WORK ORDER: Pick out the lines below that include the string "used".

DATA:
Start of Block

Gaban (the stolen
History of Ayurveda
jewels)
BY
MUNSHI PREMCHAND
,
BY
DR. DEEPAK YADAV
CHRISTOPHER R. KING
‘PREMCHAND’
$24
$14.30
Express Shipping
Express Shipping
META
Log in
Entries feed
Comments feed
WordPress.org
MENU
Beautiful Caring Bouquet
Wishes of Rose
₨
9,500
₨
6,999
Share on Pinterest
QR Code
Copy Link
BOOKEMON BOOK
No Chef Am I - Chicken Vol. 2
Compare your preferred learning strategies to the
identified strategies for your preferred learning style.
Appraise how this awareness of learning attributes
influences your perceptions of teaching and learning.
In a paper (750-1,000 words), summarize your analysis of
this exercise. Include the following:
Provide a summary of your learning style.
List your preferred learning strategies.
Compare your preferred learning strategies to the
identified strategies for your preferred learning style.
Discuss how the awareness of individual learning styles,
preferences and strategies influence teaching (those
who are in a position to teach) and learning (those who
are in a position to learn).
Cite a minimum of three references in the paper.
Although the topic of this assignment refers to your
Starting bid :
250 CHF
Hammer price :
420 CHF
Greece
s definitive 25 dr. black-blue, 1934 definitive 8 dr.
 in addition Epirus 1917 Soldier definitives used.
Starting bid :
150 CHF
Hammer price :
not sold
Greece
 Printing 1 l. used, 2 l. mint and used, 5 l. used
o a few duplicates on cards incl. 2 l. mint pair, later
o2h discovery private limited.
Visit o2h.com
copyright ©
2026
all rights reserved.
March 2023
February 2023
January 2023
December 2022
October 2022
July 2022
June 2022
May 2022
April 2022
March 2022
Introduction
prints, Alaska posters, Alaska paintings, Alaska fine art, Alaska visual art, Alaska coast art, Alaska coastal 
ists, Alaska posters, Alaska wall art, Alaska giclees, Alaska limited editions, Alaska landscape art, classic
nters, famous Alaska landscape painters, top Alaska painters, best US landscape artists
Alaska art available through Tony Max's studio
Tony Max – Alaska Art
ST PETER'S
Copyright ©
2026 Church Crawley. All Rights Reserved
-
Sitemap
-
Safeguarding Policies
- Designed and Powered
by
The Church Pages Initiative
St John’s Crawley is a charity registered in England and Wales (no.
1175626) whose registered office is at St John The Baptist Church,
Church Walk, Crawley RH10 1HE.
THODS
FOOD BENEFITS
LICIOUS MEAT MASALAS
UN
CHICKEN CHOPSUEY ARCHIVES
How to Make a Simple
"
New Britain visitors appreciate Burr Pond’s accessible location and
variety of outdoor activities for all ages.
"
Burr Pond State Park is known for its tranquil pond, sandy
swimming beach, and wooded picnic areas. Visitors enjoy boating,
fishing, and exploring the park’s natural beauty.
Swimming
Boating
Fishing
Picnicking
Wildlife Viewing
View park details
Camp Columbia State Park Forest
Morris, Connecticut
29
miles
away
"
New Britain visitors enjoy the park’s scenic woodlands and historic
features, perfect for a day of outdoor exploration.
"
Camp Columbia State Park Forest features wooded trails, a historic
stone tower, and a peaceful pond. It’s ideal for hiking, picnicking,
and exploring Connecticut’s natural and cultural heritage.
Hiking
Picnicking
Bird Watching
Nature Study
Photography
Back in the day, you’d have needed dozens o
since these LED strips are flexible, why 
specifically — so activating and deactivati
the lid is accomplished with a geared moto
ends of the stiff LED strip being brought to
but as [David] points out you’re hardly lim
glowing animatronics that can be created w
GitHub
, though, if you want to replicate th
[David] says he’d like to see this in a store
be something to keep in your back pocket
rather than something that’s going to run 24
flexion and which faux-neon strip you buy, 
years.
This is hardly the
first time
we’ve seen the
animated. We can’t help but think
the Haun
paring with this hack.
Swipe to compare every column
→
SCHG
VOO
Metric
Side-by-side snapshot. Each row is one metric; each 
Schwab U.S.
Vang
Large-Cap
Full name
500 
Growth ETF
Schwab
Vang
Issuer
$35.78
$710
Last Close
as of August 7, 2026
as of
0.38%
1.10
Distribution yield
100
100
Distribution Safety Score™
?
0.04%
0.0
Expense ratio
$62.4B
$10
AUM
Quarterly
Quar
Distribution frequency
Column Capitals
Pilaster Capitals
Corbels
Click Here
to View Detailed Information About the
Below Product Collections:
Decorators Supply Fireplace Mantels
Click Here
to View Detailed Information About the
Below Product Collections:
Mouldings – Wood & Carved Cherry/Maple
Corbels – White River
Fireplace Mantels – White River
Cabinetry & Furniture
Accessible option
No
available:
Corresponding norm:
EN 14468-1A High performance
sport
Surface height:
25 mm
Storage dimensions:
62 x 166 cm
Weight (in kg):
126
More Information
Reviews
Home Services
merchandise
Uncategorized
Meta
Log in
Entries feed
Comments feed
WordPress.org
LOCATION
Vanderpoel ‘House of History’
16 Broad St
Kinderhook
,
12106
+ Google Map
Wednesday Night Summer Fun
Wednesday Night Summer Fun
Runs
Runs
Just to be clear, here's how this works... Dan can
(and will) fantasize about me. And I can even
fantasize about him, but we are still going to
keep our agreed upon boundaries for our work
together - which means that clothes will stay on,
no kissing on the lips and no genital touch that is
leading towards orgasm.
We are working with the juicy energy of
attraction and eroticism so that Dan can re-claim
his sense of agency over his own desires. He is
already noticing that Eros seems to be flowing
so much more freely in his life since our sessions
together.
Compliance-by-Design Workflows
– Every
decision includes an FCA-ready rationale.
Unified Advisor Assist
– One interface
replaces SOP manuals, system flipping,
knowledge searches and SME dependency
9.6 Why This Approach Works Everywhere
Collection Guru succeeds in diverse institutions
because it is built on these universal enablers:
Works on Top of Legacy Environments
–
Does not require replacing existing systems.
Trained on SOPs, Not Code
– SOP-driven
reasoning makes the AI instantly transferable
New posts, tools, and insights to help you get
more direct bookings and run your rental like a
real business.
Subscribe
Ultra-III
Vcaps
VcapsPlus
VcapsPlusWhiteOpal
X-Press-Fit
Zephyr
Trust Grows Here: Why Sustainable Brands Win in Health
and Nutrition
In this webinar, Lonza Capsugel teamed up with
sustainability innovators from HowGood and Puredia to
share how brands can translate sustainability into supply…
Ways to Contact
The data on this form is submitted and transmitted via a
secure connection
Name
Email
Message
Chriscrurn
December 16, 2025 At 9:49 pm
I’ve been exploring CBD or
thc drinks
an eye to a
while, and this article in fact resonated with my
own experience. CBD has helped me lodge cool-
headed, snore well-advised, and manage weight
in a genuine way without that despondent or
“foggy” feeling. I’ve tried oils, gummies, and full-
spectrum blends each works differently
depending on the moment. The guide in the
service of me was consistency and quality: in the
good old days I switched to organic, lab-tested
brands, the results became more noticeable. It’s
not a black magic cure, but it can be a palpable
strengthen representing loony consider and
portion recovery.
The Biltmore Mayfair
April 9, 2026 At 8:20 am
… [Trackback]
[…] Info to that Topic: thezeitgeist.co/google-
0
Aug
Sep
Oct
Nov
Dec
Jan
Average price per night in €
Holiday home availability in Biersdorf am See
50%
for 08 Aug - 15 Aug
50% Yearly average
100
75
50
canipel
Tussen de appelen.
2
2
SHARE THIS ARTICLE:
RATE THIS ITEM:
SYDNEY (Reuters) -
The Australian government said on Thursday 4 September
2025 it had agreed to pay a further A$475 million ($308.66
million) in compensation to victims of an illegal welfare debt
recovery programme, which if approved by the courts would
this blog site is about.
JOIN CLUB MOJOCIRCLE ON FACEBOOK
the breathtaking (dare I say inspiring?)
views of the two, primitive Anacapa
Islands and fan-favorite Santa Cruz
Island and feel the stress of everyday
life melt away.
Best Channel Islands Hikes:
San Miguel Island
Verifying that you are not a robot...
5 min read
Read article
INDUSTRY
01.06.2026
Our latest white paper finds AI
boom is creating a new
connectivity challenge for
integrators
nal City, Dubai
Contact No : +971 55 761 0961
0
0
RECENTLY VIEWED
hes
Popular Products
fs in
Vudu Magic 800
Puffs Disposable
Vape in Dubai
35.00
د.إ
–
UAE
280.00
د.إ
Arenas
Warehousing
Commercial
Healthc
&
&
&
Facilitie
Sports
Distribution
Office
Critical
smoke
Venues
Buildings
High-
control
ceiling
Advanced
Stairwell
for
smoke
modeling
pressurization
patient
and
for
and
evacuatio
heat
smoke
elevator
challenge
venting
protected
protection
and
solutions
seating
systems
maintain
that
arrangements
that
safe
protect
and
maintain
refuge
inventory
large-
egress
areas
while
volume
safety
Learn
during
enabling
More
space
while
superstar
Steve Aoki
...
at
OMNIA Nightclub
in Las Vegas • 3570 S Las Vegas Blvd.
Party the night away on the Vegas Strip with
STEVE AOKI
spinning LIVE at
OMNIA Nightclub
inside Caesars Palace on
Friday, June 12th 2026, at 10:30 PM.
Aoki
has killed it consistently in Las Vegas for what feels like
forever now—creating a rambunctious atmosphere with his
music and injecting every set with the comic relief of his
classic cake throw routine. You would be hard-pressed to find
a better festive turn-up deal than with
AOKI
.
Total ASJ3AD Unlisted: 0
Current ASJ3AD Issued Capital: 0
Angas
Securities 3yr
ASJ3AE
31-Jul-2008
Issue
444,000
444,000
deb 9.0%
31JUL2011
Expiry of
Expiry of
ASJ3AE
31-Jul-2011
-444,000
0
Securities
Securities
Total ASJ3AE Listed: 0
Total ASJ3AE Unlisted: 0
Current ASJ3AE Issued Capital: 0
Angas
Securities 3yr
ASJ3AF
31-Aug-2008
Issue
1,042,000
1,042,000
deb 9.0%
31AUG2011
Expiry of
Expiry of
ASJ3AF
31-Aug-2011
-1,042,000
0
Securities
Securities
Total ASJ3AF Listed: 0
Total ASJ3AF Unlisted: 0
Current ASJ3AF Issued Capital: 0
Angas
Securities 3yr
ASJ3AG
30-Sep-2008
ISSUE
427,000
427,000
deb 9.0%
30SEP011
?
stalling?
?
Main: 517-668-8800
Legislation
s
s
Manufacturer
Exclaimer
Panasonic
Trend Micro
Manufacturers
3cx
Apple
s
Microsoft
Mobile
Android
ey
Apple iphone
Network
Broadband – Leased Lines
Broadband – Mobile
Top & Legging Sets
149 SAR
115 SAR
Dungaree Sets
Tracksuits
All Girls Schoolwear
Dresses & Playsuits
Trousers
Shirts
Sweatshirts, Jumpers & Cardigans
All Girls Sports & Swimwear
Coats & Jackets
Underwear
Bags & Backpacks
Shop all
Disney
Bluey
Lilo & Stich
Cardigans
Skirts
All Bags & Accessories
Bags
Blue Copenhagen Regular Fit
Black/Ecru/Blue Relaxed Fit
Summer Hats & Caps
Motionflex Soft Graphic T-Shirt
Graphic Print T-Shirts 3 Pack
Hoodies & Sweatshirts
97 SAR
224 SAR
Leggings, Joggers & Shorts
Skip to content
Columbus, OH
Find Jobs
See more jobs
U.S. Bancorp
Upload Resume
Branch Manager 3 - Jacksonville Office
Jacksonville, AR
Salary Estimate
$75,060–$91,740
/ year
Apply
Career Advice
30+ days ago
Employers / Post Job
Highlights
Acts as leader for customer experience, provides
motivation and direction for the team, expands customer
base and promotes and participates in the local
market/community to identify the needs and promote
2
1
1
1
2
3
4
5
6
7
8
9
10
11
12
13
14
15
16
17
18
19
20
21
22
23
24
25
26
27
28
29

End of Block

RESPONSE FOR THIS EXERCISE:
 in addition Epirus 1917 Soldier definitives used.
 Printing 1 l. used, 2 l. mint and used, 5 l. used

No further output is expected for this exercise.